Un lugar común es aquel en el cual podemos hacer valer y poner en movimiento los atributos comunes de la especie: ser capaces de lenguaje y de sentimientos. Por eso no hay nada por fuera de los lugares comunes, no hay espacio. Porque los lugares comunes no son, precisamente, territoriales. Los territorios son espacios desgarrados por la paranoia y la guerra. Pero frente a la pantalla la guerra queda congelada y emergen otras cosas. Allí sí se realiza una comunidad de horizontalidad y autonomía, imposible en otros ámbitos como el trabajo, la familia o la militancia.
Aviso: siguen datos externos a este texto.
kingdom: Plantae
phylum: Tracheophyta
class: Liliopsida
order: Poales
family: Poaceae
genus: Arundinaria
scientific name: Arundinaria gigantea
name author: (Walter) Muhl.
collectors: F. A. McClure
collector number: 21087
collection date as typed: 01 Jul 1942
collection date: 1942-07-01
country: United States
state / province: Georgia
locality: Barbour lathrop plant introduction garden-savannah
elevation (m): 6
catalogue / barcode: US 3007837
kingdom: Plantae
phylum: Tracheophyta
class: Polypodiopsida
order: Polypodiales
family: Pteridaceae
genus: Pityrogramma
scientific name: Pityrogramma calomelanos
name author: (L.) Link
Se suprime el cálculo y la ambición, la dialéctica frustración/compensación que tiñe el entero comportamiento de las personas en la ciudad.
Nadie puede ser tan ingenuo de creer que Internet va a cambiar el mundo. El mundo no es, de por sí, transformable a voluntad de nadie. No se trata de sostener un ideal comunitario virtual, como postmodernos hippies 2.0. Todo lo contrario. La realidad virtual nos da un mundo, un mundo real, un mundo como el que necesitamos y en el que la materialidad del cuerpo más bien sobra. “Ser capaces de lenguaje y de sentimientos”: ese sentido ya no existe en la calle. En la calle nos devaluamos unos a otros. Nos rebajamos. Solo vale la diferencia jerarquizada, la que se puede imponer. En la calle no hay nada común, salvo el miedo, la indiferencia y el desprecio. Y ninguna historia excepcional, de esas que conmueven, hará sino validar esta máxima aquí expuesta.
Las nuevas tecnologías no triunfan porque vuelvan a las sociedades más cultas, igualitarias o productivas. Sino porque ofrecen, terapéuticamente, un mundo, un confort, un lugar común a una humanidad que, por momentos, parece hundirse en la paranoia y en su lograda soledad parece elegir olvidar cómo era gozar del encuentro con otros cuerpos.
[1] Si nos van a controlar, pues, hagámosela difícil en serio. Hagamos uno, dos, tres… mil blogs. Siempre será más fácil duplicar lo virtual y desafiar sus programas que aspirar a una anarquía mínimamente habitable con nuestros cuerpos.